Coronary computed tomography arteriography (CCTA), a kind of CT that gives highly detailed images of the heart vessels, is a promising tool for refining risk assessment--so promising that a multidisciplinary working group recently introduced a scoring system for summarizing CCTA results. The decision-making tool, known as the coronary artery disease reporting and data system (CAD-RADS), emphasizes stenoses, or blockages and narrowing in the coronary arteries. While CAD-RADS is an important and useful development in the management of cardiac patients, its focus on stenoses may leave out important information about the arteries, according to study lead author Kevin M. Johnson, M.D., associate professor of radiology and biomedical imaging at the Yale School of Medicine in New Haven, Conn.
Noting that CCTA shows more than just stenoses, Dr. Johnson recently investigated an ML system capable of mining the myriad details in these images for a more comprehensive prognostic picture.
"Starting from the ground up, I took imaging features from the coronary CT," he said. "Each patient had 64 of these features and I fed them into a machine learning algorithm. The algorithm is able to pull out the patterns in the data and predict that patients with certain patterns are more likely to have an adverse event like a heart attack than patients with other patterns."
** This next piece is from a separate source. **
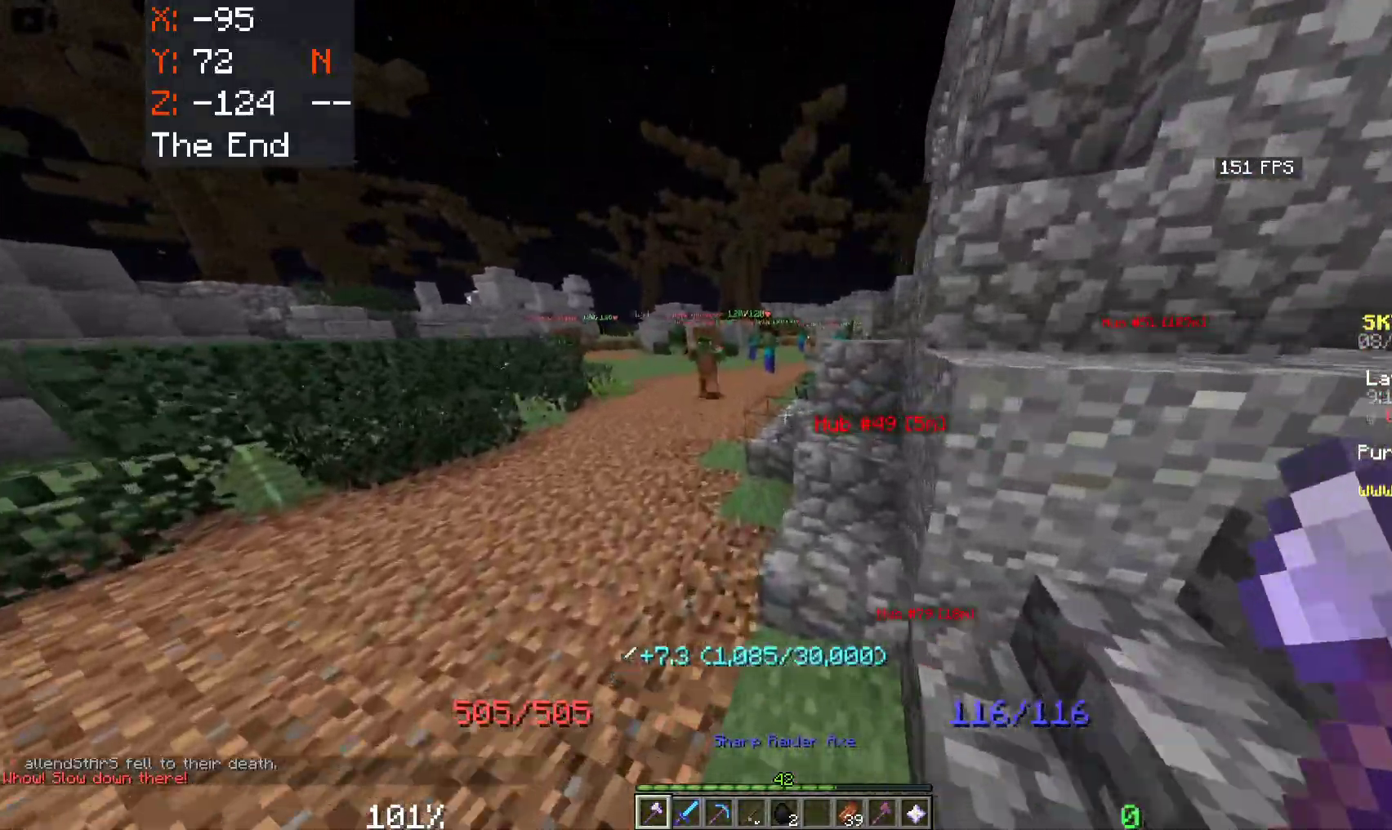
{"keys": ["a", "w"], "mouse": [], "events": [[333, "a", "down"]]}
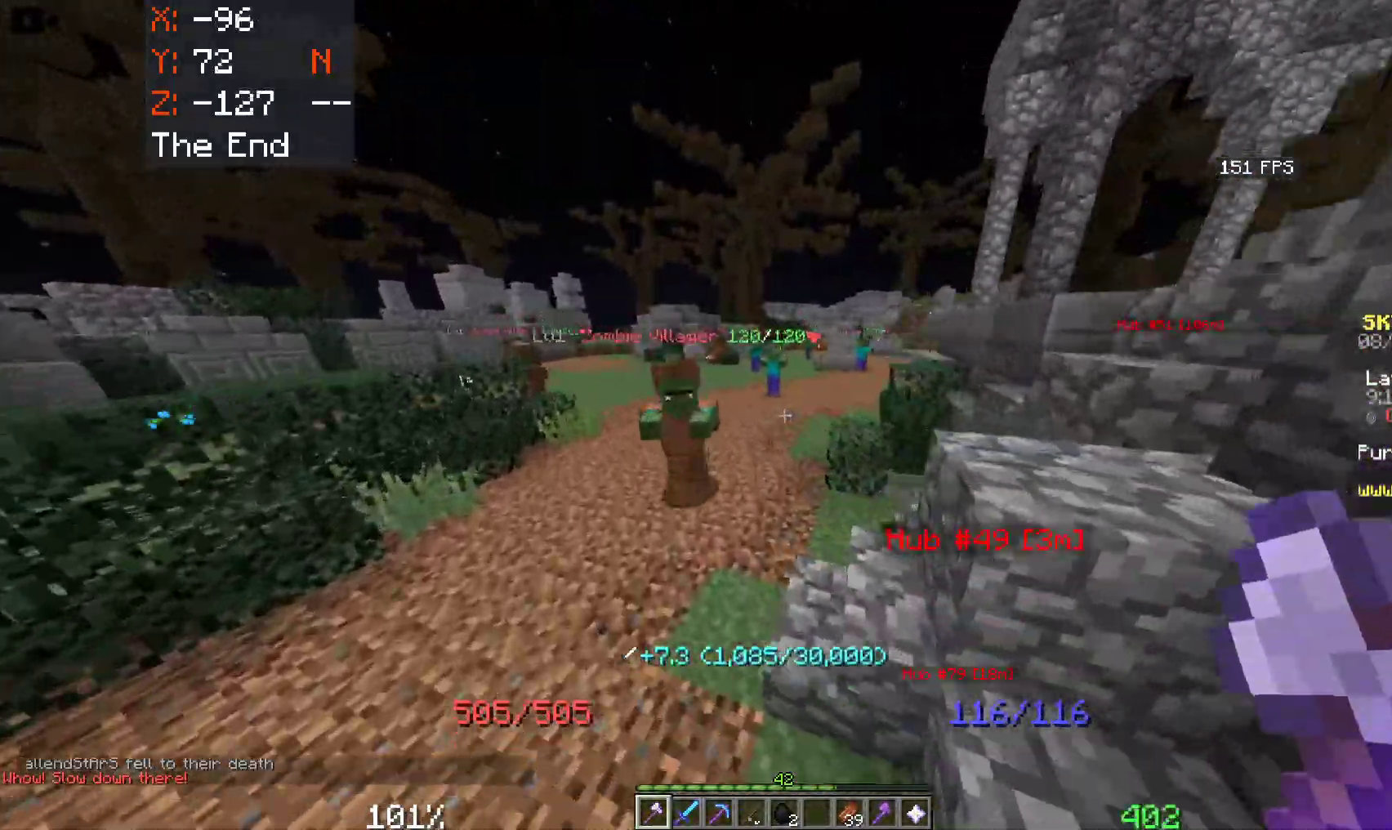
{"keys": ["w"], "mouse": ["left"], "events": [[216, "mouse_left", "down"], [433, "a", "up"]]}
For the study, Dr. Johnson and colleagues compared the ML approach with CAD-RADS and other vessel scoring systems in 6,892 patients. They followed the patients for an average of nine years after CCTA. There were 380 deaths from all causes, including 70 from coronary artery disease. In addition, 43 patients reported heart attacks.
Compared to CAD-RADS and other scores, the ML approach better discriminated which patients would have a cardiac event from those who would not. When deciding whether to start statins, the ML score ensured that 93 percent of patients with events would receive the drug, compared with only 69 percent if CAD-RADS were relied on.
"The risk estimate that you get from doing the machine learning version of the model is more accurate than the risk estimate you're going to get if you rely on CAD-RADS," Dr. Johnson said. "Both methods perform better than just using the Framingham risk estimate. This shows the value of looking at the coronary arteries to better estimate people's risk."
If machine learning can improve vessel scoring, it would enhance the contribution of noninvasive imaging to cardiovascular risk assessment. Additionally, the ML-derived vessel scores could be combined with non-imaging risk factors such as age, gender, hypertension and smoking to develop more comprehensive risk models. This would benefit both physicians and patients.
"Once you use a tool like this to help see that someone's at risk, then you can get the person on statins or get their glucose under control, get them off smoking, get their hypertension controlled, because those are the big, modifiable risk factors," he said.
Dr. Johnson is currently working on a paper that takes results from this study and folds them into the bigger picture with non-imaging risk factors.
"If you add people's ages and particulars like smoking, diabetes and hypertension, that should increase the overall power of the method and improve the overall results," he said.